Um grupo intersetorial terá 180 dias para mapear vulnerabilidades e riscos em Mongaguá antes de discutir as próximas etapas

Praia do Centro, em Mongaguá, é a segunda mais poluída por microplásticos do Brasil

Praia do Centro, em Mongaguá, é a segunda mais poluída por microplásticos do Brasil | Nair Bueno/DL

A Prefeita de Mongaguá, no litoral paulista, instituiu nesta semana uma comissão intersetorial para a elaboração do Plano Municipal de Mudanças Climáticas. A medida integra a estratégia do município para se alinhar aos Objetivos de Desenvolvimento Sustentável (ODS) e à Agenda 2030, reforçando o papel das cidades brasileiras na agenda global.

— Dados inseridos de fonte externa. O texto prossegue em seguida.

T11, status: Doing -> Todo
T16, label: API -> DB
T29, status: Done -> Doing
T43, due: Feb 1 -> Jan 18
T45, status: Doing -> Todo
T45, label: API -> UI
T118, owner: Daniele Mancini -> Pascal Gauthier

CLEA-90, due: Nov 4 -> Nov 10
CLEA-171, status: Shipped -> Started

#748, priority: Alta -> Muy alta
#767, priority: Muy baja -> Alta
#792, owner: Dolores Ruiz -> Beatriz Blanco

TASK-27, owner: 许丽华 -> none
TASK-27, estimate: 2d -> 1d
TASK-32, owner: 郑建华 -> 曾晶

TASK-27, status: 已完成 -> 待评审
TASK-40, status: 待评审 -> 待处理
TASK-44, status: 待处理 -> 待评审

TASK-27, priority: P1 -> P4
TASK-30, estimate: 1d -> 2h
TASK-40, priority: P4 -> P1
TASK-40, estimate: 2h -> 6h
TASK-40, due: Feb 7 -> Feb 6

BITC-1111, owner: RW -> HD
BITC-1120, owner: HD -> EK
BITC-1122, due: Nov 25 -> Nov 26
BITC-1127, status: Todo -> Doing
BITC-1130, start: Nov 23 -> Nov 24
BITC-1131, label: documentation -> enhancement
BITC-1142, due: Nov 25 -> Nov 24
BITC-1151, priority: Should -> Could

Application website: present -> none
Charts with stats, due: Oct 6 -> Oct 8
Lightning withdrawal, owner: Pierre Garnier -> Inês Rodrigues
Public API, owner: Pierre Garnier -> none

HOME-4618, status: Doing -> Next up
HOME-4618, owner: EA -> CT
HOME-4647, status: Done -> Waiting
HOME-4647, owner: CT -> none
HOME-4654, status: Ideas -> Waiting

O grupo de trabalho tem o prazo de 180 dias para apresentar um diagnóstico situacional completo, focando nas principais vulnerabilidades e nas propostas de resiliência climática.

Estratégias da ação

A iniciativa visa subsidiar a formulação de instrumentos públicos voltados à sustentabilidade, à redução da emissão de gases de efeito estufa e à adaptação aos impactos. O estudo técnico deverá mapear áreas de risco associadas a eventos climáticos extremos, como deslizamentos, inundações e a elevação do nível do mar.

Para alcançar esse objetivo, a comissão litorânea poderá envolver a população e firmar parcerias com universidades e organizações da sociedade civil.

A comissão é composta por representantes das secretarias de Obras, Planejamento e Finanças, Agricultura e Meio Ambiente, Turismo, Procuradoria e Defesa Civil, garantindo uma abordagem ampla e intersetorial para os desafios climáticos locais.